*Records*:
::::::
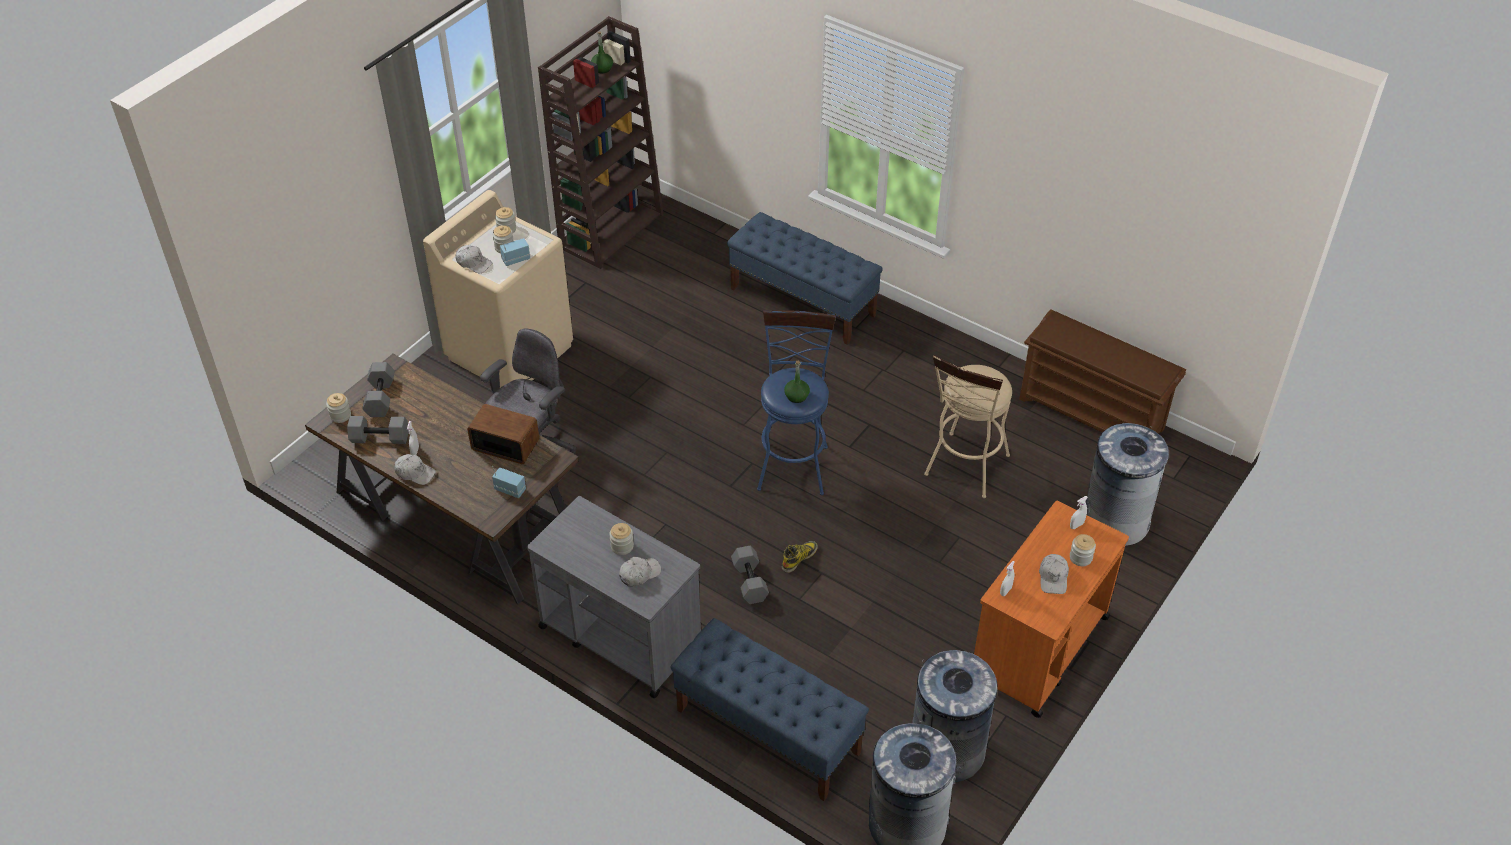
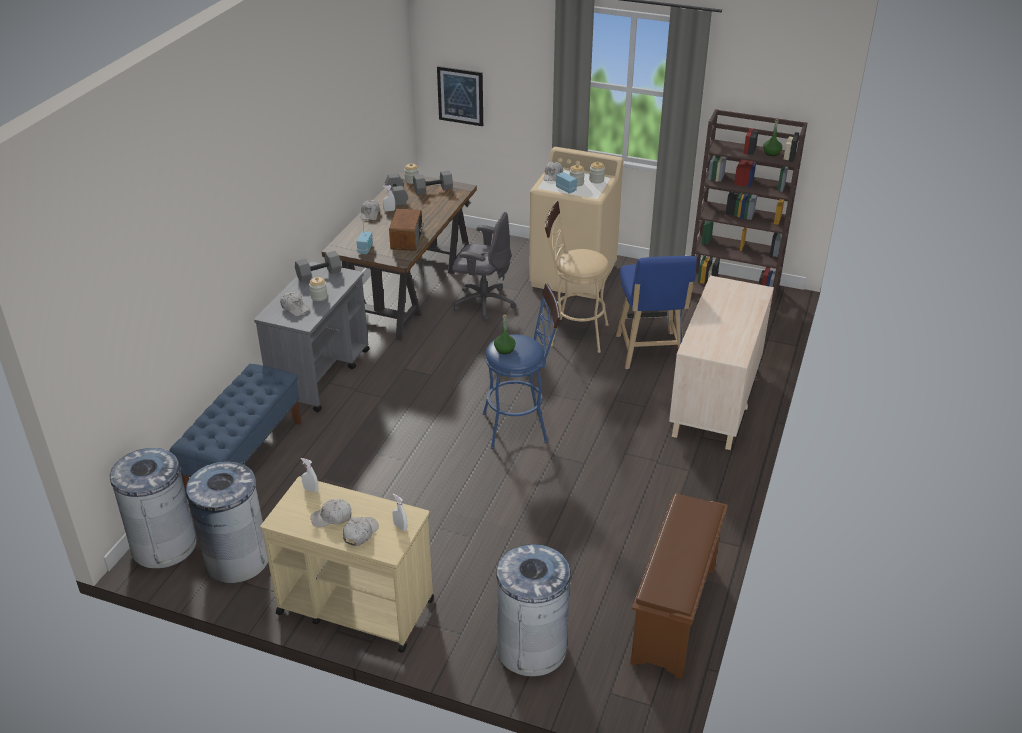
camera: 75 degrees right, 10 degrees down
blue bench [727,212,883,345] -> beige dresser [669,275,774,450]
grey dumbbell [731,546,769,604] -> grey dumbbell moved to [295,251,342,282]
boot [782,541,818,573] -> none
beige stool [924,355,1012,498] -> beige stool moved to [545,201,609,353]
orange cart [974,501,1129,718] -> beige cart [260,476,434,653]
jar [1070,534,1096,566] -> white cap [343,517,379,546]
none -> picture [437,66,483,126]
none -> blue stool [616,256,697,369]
::::::
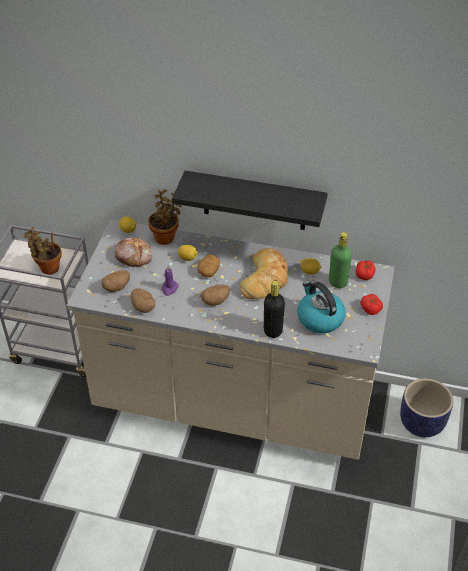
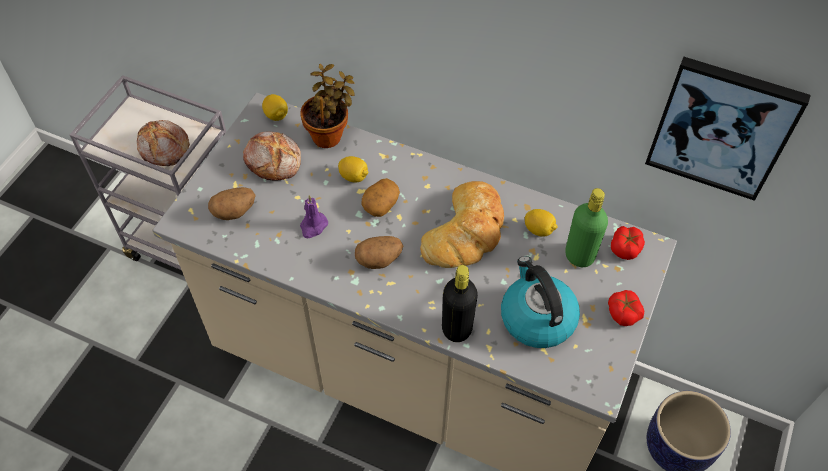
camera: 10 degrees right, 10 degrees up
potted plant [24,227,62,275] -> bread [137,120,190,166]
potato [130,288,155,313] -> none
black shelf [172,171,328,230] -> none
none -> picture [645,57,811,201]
::::::
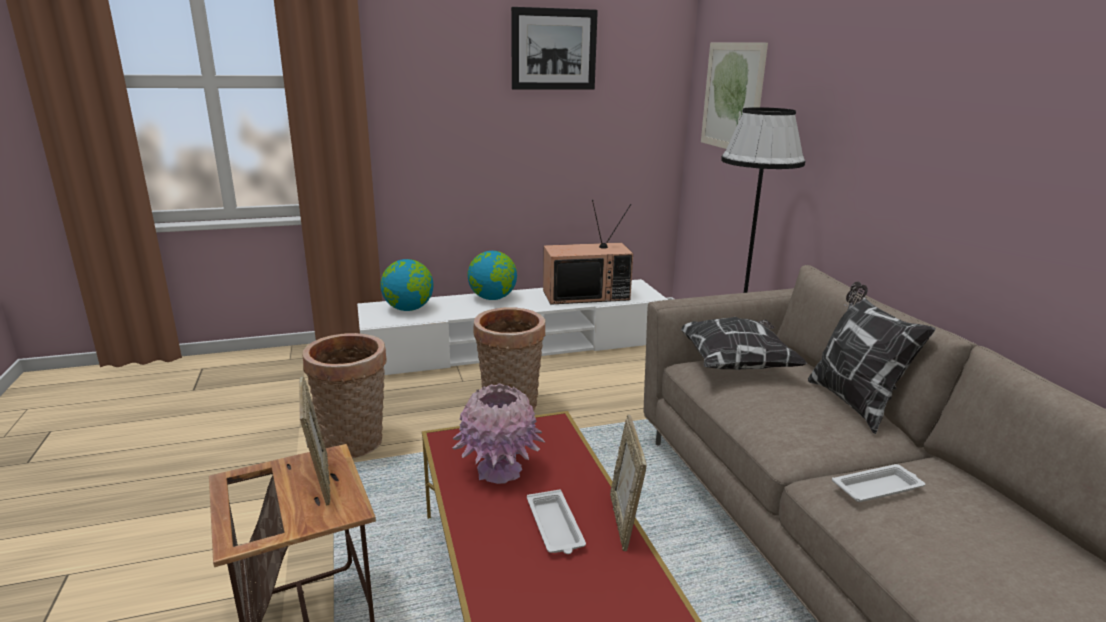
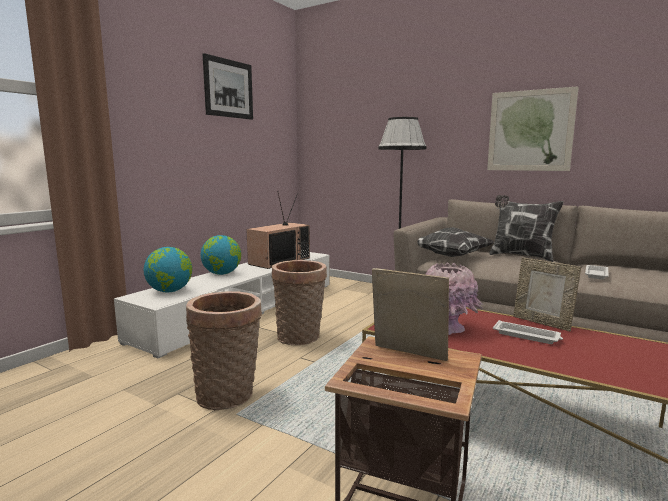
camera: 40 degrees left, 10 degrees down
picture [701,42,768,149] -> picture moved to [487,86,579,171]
::::::
*To do*: Using the entries above, give back exactly the line containing "potted plant [24,227,62,275]", the line containing "none -> picture [645,57,811,201]", and every line between them, and nothing else.

*Result below*:
potted plant [24,227,62,275] -> bread [137,120,190,166]
potato [130,288,155,313] -> none
black shelf [172,171,328,230] -> none
none -> picture [645,57,811,201]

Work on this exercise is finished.